═════ Extract to read

The system could also make it easier for victims of fraud to get their money back by allowing defendants to negotiate restitution in return for less time in jail.
Stephen Hockman, QC, who was chairman of the Bar Council in 2006, leads the working party that provided guidelines on how plea negotiation could be introduced into the law in England and Wales. He and his colleagues have just embarked on a process of consultation with banks and other interested parties, which will reach its conclusion on July 3.
Speaking exclusively to The Times, Mr Hockman was keen to distinguish plea negotiation from the plea bargaining that takes place in the United States, of which the suggested framework here is merely a “distant cousin”, he says. In America, defendants sometimes are coerced into pleading guilty because of the huge sentences that are available to judges on a guilty verdict, which make it too dangerous to contemplate a full trial.
The proposals for England and Wales have the advantage that they do not require parliamentary legislation and can be introduced relatively easily under existing law. This means that they could be in place by the autumn, with the first negotiations months later.
“It should increase the number of cases that can be brought successfully. Above all, I think it will make investigation and trial of fraud cases more efficient.” This would be to the advantage of both the prosecution, whether the Serious Fraud Office, the Fraud Prosecution Service or any other authority, and the defendant. At present fraud cases can drag on for years with a bewildering amount of detail.
Mr Hockman said that his working party had taken the opinions of a range of involved parties, including banks and the Financial Services Authority (FSA), during its deliberations.
The proposals over plea negotiation are part of a wider-ranging Fraud Review but were given fresh emphasis by the case of the NatWest Three, who were jailed in America in February for their part in a fraud involving Enron, the collapsed energy business.
They were sentenced to more than three years each after a plea bargaining process that was seen as swifter and more efficient than any trial they could have faced in the UK.
Mr Hockman says that the accepted figure for the total loss to the British economy from fraud is £20 billion a year, coincidentally equal to the entire invisible earnings from overseas business of the British legal profession.
“What we have at the moment is a system in which negotiating over charges already takes place,” he said. In any legal trial, both sides get together beforehand to decide what charges should be laid – for example, if the prosecution might accept a manslaughter charge rather than murder should the defendant be prepared to plead guilty. “What doesn’t happen at the moment is any explicit decision about sentencing.”
Under the framework proposed by Mr Hockman and his colleagues, before any charges are brought the prosecution and the defendant and his team will get together and discuss what they might be and, if the defendant is prepared to plead guilty to them, what sentence is appropriate. This may or may not include jail and the other forms of sentencing available to the judge, such as restitution, return of money defrauded, confiscation of assets or disqualification as a director.

══════════
═════ Given data

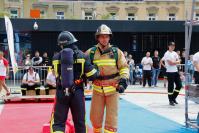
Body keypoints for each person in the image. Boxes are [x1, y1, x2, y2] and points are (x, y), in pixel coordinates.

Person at [51, 31, 98, 133]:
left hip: (61, 91)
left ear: (61, 44)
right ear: (73, 41)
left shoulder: (55, 58)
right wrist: (96, 68)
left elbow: (55, 74)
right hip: (77, 91)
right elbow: (92, 75)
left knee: (58, 123)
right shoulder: (83, 56)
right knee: (79, 122)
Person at [86, 24, 129, 133]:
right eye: (102, 36)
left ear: (110, 37)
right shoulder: (91, 52)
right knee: (95, 118)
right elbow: (82, 67)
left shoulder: (116, 52)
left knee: (111, 119)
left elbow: (124, 67)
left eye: (106, 36)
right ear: (98, 37)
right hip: (97, 90)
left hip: (113, 91)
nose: (104, 39)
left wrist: (123, 81)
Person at [161, 42, 182, 106]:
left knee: (179, 85)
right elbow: (170, 63)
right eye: (171, 46)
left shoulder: (175, 53)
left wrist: (174, 62)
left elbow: (179, 61)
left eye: (173, 46)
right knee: (171, 86)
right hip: (170, 72)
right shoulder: (166, 54)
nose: (172, 47)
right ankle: (170, 100)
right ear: (168, 46)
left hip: (175, 71)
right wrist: (176, 62)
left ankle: (173, 98)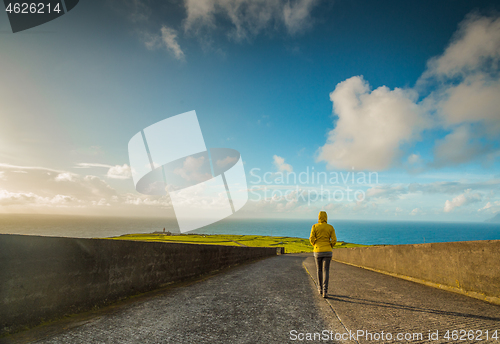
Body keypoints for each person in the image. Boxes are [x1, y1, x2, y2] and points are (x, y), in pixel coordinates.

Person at [309, 211, 337, 298]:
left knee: (319, 270)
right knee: (326, 271)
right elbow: (334, 240)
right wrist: (330, 246)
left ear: (319, 217)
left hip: (318, 251)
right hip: (328, 251)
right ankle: (325, 291)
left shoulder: (315, 226)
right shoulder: (330, 227)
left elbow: (311, 238)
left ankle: (320, 289)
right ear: (326, 217)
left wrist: (315, 245)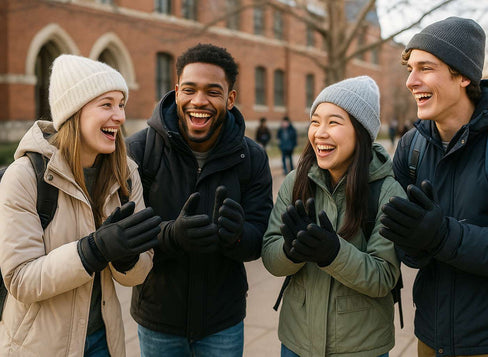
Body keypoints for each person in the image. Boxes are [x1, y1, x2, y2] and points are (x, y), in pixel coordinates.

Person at [379, 17, 488, 356]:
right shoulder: (411, 147)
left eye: (425, 68)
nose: (410, 81)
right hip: (428, 336)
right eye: (409, 68)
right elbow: (403, 246)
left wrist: (441, 235)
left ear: (463, 75)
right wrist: (416, 240)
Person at [0, 54, 161, 356]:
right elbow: (20, 280)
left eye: (121, 104)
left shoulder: (126, 174)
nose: (120, 116)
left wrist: (126, 259)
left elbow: (139, 273)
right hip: (37, 347)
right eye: (107, 104)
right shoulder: (24, 176)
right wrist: (93, 251)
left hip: (103, 341)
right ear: (74, 111)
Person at [126, 43, 273, 356]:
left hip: (223, 322)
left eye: (213, 92)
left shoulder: (252, 158)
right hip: (157, 319)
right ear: (177, 91)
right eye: (189, 89)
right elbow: (124, 237)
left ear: (230, 99)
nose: (199, 101)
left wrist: (237, 235)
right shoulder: (139, 151)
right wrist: (170, 235)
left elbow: (259, 239)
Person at [262, 76, 403, 357]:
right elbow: (269, 254)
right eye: (315, 121)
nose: (320, 132)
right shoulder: (295, 181)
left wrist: (333, 253)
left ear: (360, 132)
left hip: (361, 347)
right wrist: (290, 252)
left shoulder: (387, 190)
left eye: (334, 122)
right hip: (296, 341)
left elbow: (384, 277)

══════════

Task list:
• a. Based on the article on plea negotiation, is each statement true? Answer yes or no for each, quoting the words that decide it. (i) The proposals for England and Wales would need parliamentary legislation. (ii) The consultation with banks and other interested parties will conclude on July 3. (iii) The NatWest Three were jailed in America in February.
• b. Continue the article on plea negotiation from its last sentence.
The entries are not needed for any of this.

Activity answers:
• a.
(i) No: "they do not require parliamentary legislation and can be introduced relatively easily under existing law."
(ii) Yes: "which will reach its conclusion on July 3."
(iii) Yes: "who were jailed in America in February"

• b.
“We would envisage that the negotiated package presented to the court would include reference to the length of any prison term and reference to the implementation of all other sentencing powers.” Once this package is agreed, it is put to the judge. The court, though, has the option of throwing it out and insisting on a full trial if the terms agreed are too lenient. Likewise, the defendant has the option to refuse the package and go for a full trial.
The proposals, Mr Hockman says, offer three advantages. They give the reasonable certainty of the result of the case, they mean that the defendant does not risk facing further charges subsequently and they give greater certainty of the eventual sentence.
Similar negotiations take place outside the judicial system by the FSA and HM Revenue & Customs. At present, the amount a jail sentence can be reduced for a guilty plea is restricted to a third, and this limit would be kept. But plea negotiation would make it easier for prosecuting authorities to decide which cases were worth proceeding with and which could prove an expensive waste of time.
There is, as yet, no intention of extending the concept beyond fraud or of ditching juries in such trials should cases come to court. The framework has the blessing of most lawyers, Mr Hockman believes, the Government, the Attorney-General and business. “I’m hopeful that this will get a good send-off,” he said.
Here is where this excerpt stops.